In the past year, there has been plenty of chatter about Starbucks that has had little to do with its lattes.
Last April, the arrest of black patrons at one of its Philadelphia cafes put it at the centre of a heated debate about racism in America. That wouldn’t be great for any restaurant chain, but it was an especially tough spot for Starbucks, which has sought to portray itself as a leader on diversity issues. More recently, the chain’s former CEO Howard Schultz has been exploring a run for president, generating backlash from liberals who see the bid as a billionaire’s vanity project that will end up spoiling the chances of the eventual Democratic nominee. And he hasn’t exactly been shy about citing his Starbucks experience as a credential.
Here’s the good news for the coffee giant: It appears that the shadows cast on its business by those developments faded pretty quickly. Market research firm YouGov has found that the company’s ‘buzz score’, a measure of consumers’ perception of a brand, has rebounded to roughly where it was before the Philadelphia arrests. And its score is often above the industry average.
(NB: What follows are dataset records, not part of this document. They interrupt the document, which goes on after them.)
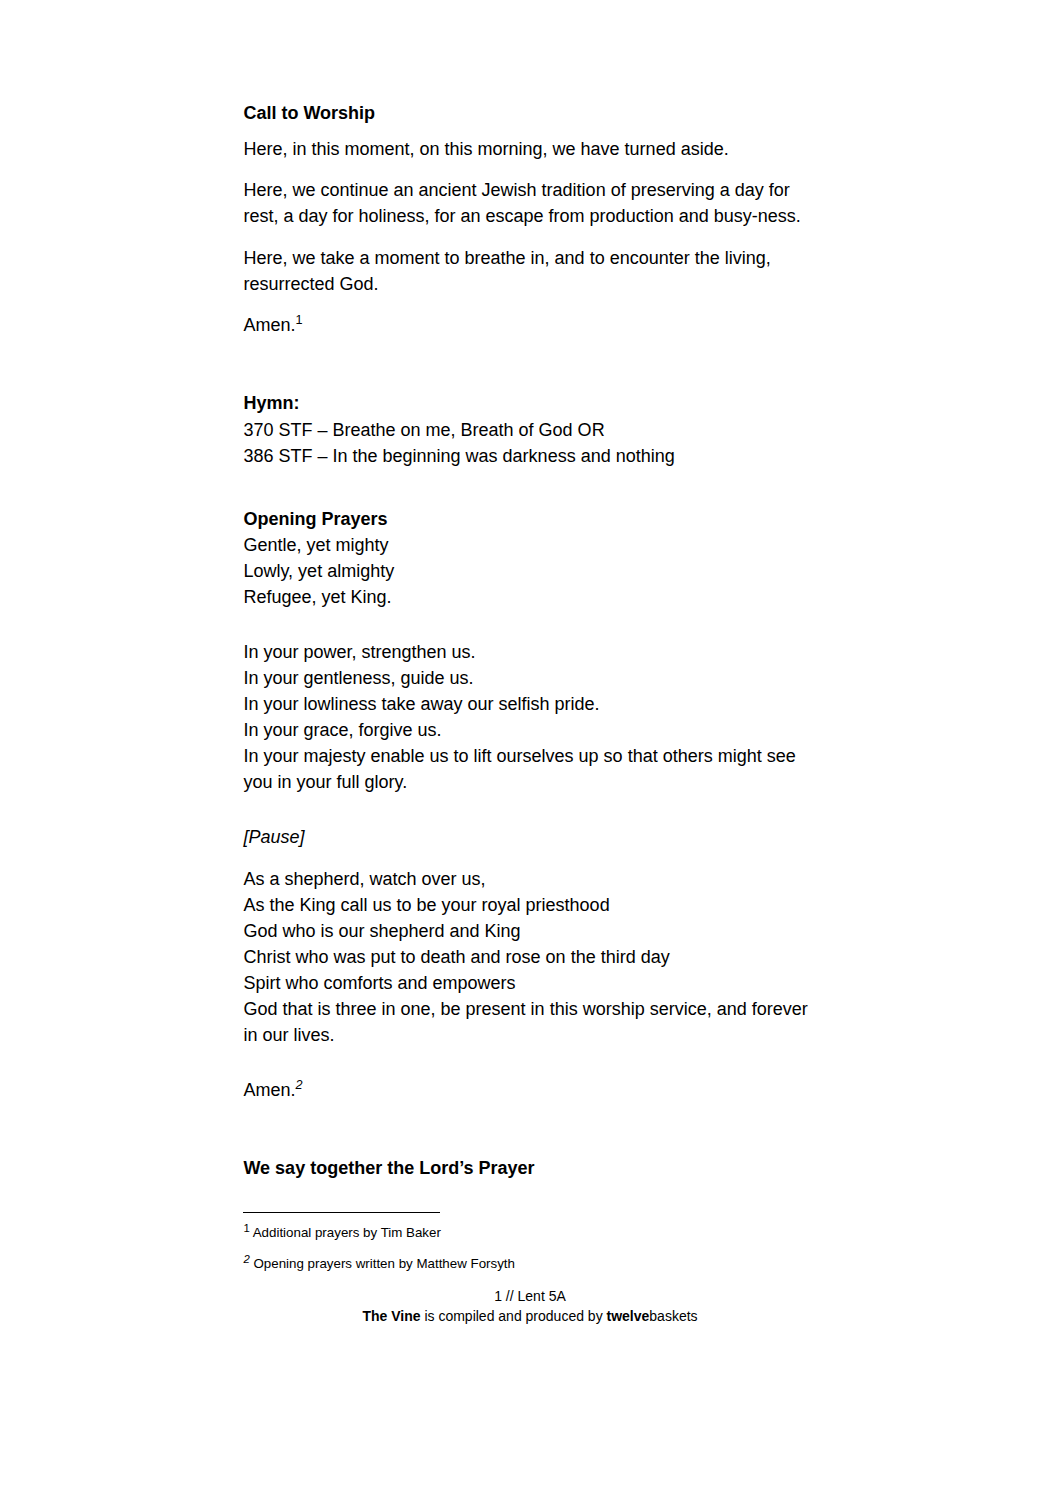Call to Worship
Here, in this moment, on this morning, we have turned aside.
Here, we continue an ancient Jewish tradition of preserving a day for rest, a day for holiness, for an escape from production and busy-ness.
Here, we take a moment to breathe in, and to encounter the living, resurrected God.
Amen.1
Hymn:
370 STF – Breathe on me, Breath of God OR
386 STF – In the beginning was darkness and nothing
Opening Prayers
Gentle, yet mighty
Lowly, yet almighty
Refugee, yet King.
In your power, strengthen us.
In your gentleness, guide us.
In your lowliness take away our selfish pride.
In your grace, forgive us.
In your majesty enable us to lift ourselves up so that others might see you in your full glory.
[Pause]
As a shepherd, watch over us,
As the King call us to be your royal priesthood
God who is our shepherd and King
Christ who was put to death and rose on the third day
Spirt who comforts and empowers
God that is three in one, be present in this worship service, and forever in our lives.
Amen.2
We say together the Lord’s Prayer
1 Additional prayers by Tim Baker
2 Opening prayers written by Matthew Forsyth
1 // Lent 5A
The Vine is compiled and produced by twelvebaskets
The resilience of the Starbucks brand shows that if the company can solve its more ordinary restaurant industry problems, it will be extremely hard to outgun. Its latest quarterly results showed signs it is doing just that.
Most notably, Starbucks’s China business perked up a bit in the quarter, with comparable sales growing 3 per cent from a year earlier. That remains a slower pace than was typical for the chain in its so-called second home market not long ago.
But it is commendable that it notched this improvement as a home-grown competitor, Luckin Coffee, comes on strong with more stores and steep discounts. The upstart has filed for a US public offering, potentially giving it fresh capital to ratchet up the fight. The company also made progress on some measures in its Americas division, with operating income surging 12 per cent from a year earlier, demonstrating the power of its cost-savings initiatives in its supply chain. It also bumped up its guidance for Americas operating margin for the full year, now expecting it to be up slightly instead of down slightly. And comparable sales rose 4 per cent from a year earlier in the Americas, thanks to the popularity of new iced beverages such as its Nitro cold brew and its Refreshers line, meant to be a healthier alternative to an afternoon Frappuccino. As has been typical lately, though, that Americas growth comes with an asterisk.
It is being driven entirely by “ticket,” or higher prices and people buying more items per order. Transactions, a proxy for traffic, were flat from a year earlier. The coffee chain’s recent delivery expansion through a partnership with Uber Eats should help boost transactions. But it’s difficult to declare Starbucks’s problems solved if, despite myriad efforts — a revamped loyalty programme and new workplace procedures aimed at improving customer service — it can’t deliver transaction growth in its biggest market.
At least, though, it doesn’t have to fix those issues while also worrying about mopping up lasting damage from cultural and political imbroglios. The Starbucks brand, despite its turns in the divisive news spotlight, remains extremely powerful.
The company just needs to fine-tune the menu and marketing that supports it.